PROBLEM: Report only the number of lines below in which the string "Open" appears.

SUPPLIED RECORDS:
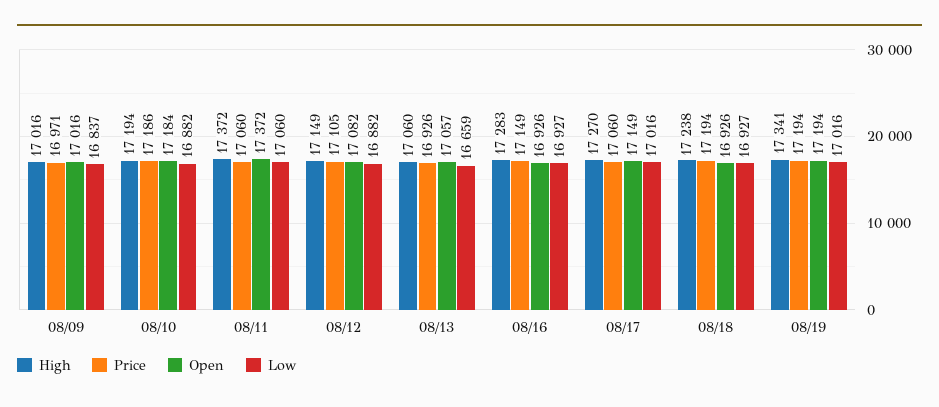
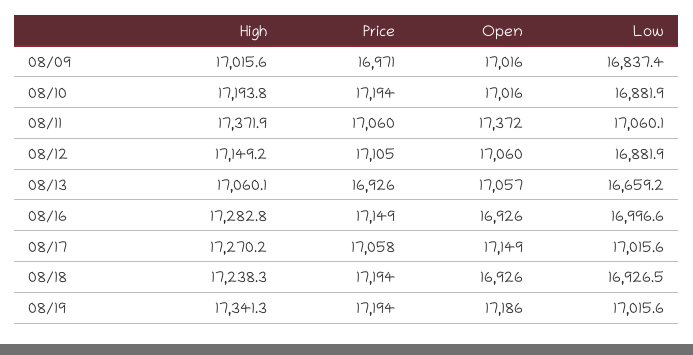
Price, 08/10: 17186 -> 17194
Open, 08/10: 17184 -> 17016
Open, 08/12: 17082 -> 17060
Low, 08/16: 16927 -> 16996.6
Price, 08/17: 17060 -> 17058
Open, 08/19: 17194 -> 17186

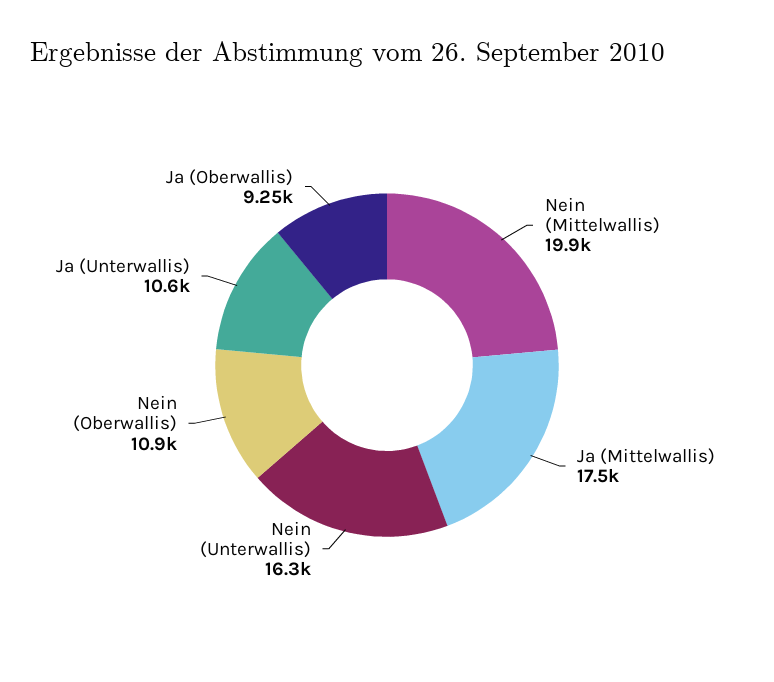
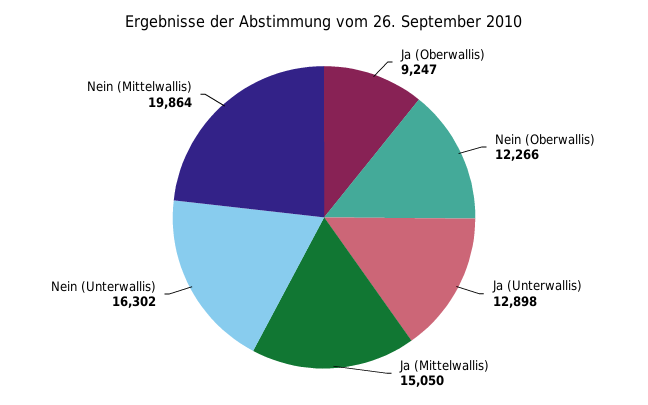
Ja (Mittelwallis): 17500 -> 15050
Nein (Oberwallis): 10900 -> 12266
Ja (Unterwallis): 10600 -> 12898

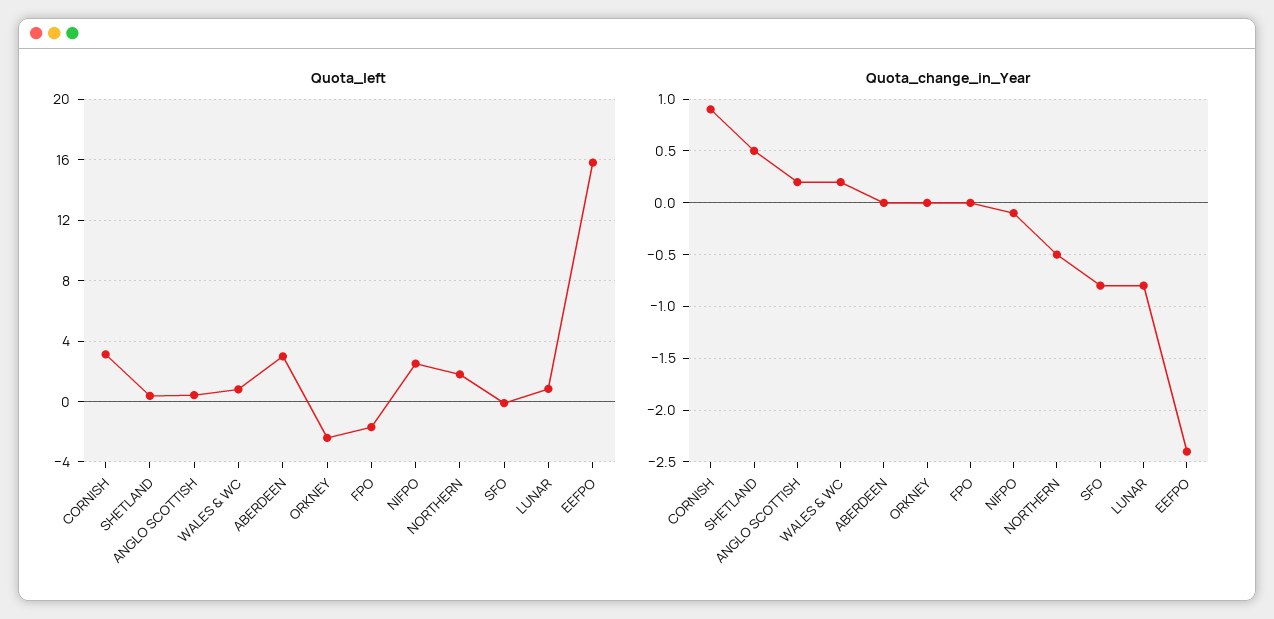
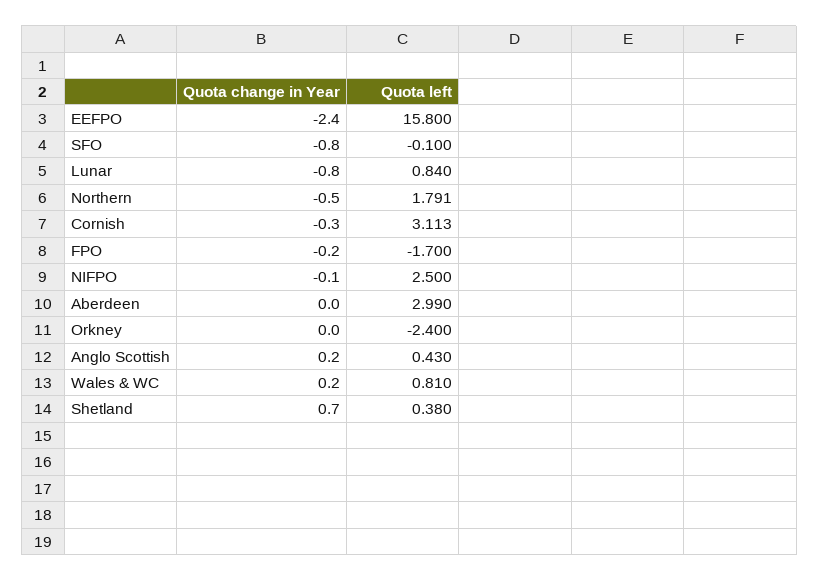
Quota_change_in_Year, CORNISH: 0.9 -> -0.3
Quota_change_in_Year, SHETLAND: 0.5 -> 0.7
Quota_change_in_Year, FPO: 0 -> -0.2

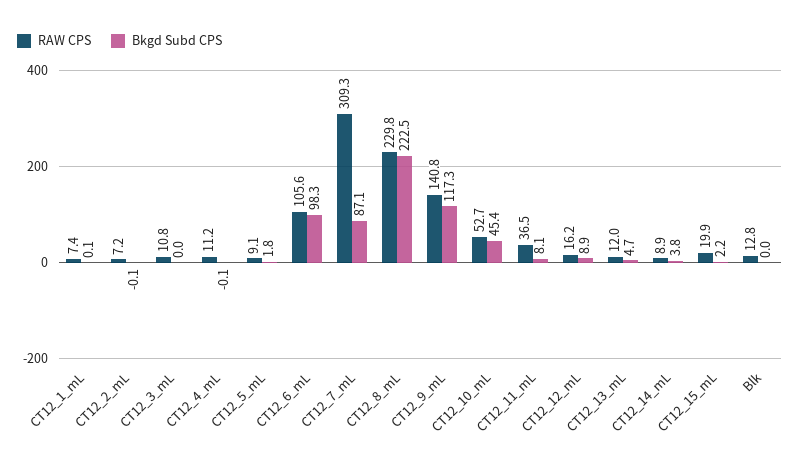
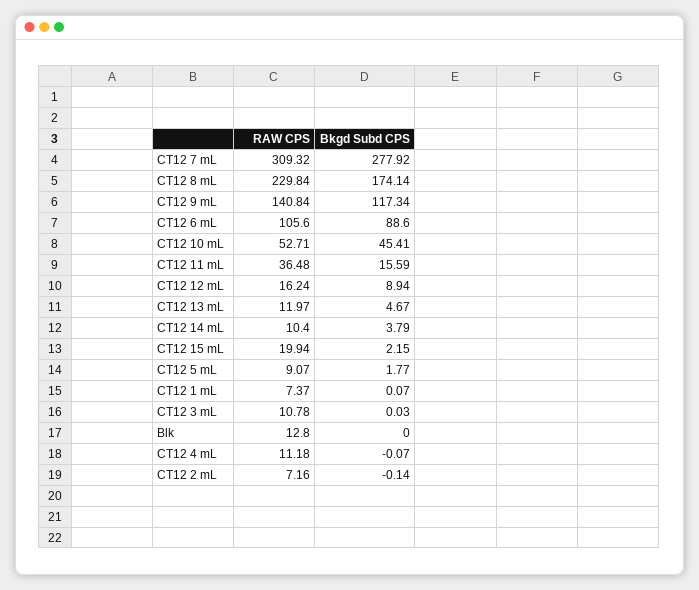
Bkgd Subd CPS, CT12_6_mL: 98.3 -> 88.6
Bkgd Subd CPS, CT12_7_mL: 87.1 -> 277.92
Bkgd Subd CPS, CT12_8_mL: 222.5 -> 174.14
Bkgd Subd CPS, CT12_11_mL: 8.1 -> 15.59
RAW CPS, CT12_14_mL: 8.9 -> 10.4

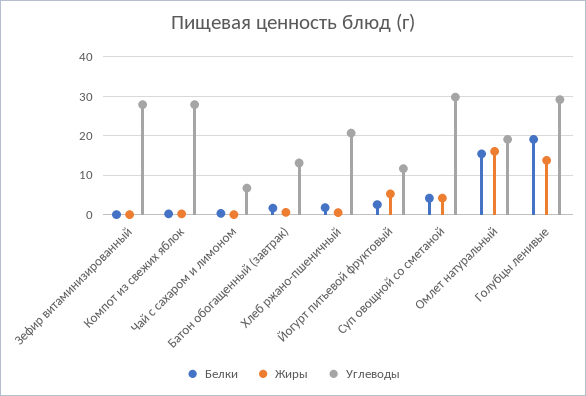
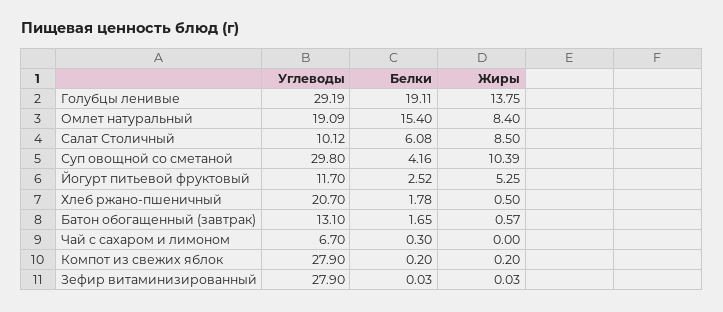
Жиры, Суп овощной со сметаной: 4 -> 10.39
Жиры, Омлет натуральный: 16 -> 8.4
Углеводы, Салат Столичный: none -> 10.12
Белки, Салат Столичный: none -> 6.08
Жиры, Салат Столичный: none -> 8.5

EXPECTED ANSWER: 3